I first saw use of the $form->inputs() function for building a form on Johnathan Snook’s blog post about creating a contact form.  After investigating further into the function, I found that it can be used to save quite a bit of time.
Automagic Forms!
Using $form->input() is great, but when you have many fields or you are just creating a quick form there is a better way!  The key is to set up your database table structure properly.  If you follow the naming conventions creating a form is as easy as using the following code in the view (this is for a Contact model… obviously):
echo $form->create('Contact');
echo $form->inputs();
echo $form->end("Save Contact");
This is pretty nice, but what happens if you have fields that you don’t want the user to fill out?  Use the blacklist!  The following code removes the fieldset and legend along with the fields id, created, and modified.
$inputs = array('fieldset' => false, 'legend' => false);
$blacklist = array('id', 'created', 'modified');
echo $form->create('Contact');
echo $form->inputs($inputs, $blacklist);
echo $form->end("Save Contact");
Not too bad.  Fully functional form in 5 lines of code!  But wait… There’s more!  You may still want to customize the form a little more to add certain options to some fields.  This can be done with the $inputs array.  Basically all you have to do is add a key in the $inputs array with the field name, and then assign the optional attributes as you would if you were using the $form->input() function.  Here is an example of what the array would look like to add a hint after the “first name” field.
$inputs = array(
'fieldset' => false,
'legend' => false,
'first_name' => array('after' => 'i.e.
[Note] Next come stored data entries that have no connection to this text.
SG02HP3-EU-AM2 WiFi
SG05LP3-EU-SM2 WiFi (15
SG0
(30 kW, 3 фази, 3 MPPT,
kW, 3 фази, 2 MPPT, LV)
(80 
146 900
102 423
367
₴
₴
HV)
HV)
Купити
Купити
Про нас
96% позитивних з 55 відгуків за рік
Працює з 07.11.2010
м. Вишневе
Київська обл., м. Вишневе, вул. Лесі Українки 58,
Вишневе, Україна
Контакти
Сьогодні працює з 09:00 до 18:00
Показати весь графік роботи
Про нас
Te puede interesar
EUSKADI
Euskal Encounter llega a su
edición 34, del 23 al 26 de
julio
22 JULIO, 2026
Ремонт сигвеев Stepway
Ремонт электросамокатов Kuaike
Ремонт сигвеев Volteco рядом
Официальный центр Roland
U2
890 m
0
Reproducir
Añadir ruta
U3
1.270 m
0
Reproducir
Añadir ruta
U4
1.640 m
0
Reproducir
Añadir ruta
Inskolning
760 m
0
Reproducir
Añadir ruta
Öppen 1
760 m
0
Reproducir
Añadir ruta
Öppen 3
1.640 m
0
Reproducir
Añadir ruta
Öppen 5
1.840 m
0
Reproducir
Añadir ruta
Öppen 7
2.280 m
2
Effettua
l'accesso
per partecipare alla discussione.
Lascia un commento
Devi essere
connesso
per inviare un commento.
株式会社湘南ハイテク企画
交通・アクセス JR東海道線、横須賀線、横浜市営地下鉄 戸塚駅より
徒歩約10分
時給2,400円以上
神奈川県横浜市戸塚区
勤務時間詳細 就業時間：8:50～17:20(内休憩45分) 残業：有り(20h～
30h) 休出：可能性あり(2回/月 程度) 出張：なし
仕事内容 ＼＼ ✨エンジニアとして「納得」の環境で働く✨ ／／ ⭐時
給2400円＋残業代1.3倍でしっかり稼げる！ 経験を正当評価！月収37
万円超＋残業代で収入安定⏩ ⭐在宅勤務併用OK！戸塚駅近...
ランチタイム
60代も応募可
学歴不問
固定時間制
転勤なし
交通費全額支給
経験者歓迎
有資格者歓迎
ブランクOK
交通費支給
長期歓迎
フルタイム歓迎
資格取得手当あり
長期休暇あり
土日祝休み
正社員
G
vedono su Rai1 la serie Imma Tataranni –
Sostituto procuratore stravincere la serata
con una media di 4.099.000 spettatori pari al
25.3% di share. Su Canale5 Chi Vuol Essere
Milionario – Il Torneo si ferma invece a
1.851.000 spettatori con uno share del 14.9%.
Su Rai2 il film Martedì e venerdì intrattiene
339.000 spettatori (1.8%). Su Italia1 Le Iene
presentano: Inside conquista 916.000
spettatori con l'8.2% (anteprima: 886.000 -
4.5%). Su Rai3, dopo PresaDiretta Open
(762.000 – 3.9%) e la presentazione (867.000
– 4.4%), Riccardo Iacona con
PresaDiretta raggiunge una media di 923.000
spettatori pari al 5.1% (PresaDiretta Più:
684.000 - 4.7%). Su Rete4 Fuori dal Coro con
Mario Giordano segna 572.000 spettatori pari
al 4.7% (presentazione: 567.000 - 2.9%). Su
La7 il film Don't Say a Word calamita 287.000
Lane')
The only drawback with assigning the optional attributes is that now the $inputs array must contain a key for every input you want to have a form field for.  I’m sure that there is a better way to do this, but you could do something like this in the controller:
function add()
$schema = $this->Contact->schema();
foreach($schema as &$field)
$field = array();
and then in the view do this:
$inputs = array('fieldset' => false, 'legend' => false);
$inputs = array_merge($inputs, $schema);
$inputs['first_name'] = array('after' => 'i.e. Lane');
This method would get the job done, but would really only be practical if you had a whole bunch of fields. Otherwise creating each $form->input() might be the way to go if you have to assign some options.  Nonetheless,  I’ve found that you can bypass having to set the $options array for specific fields by following the naming conventions, and when that is the case there is nothing better than $form->inputs()!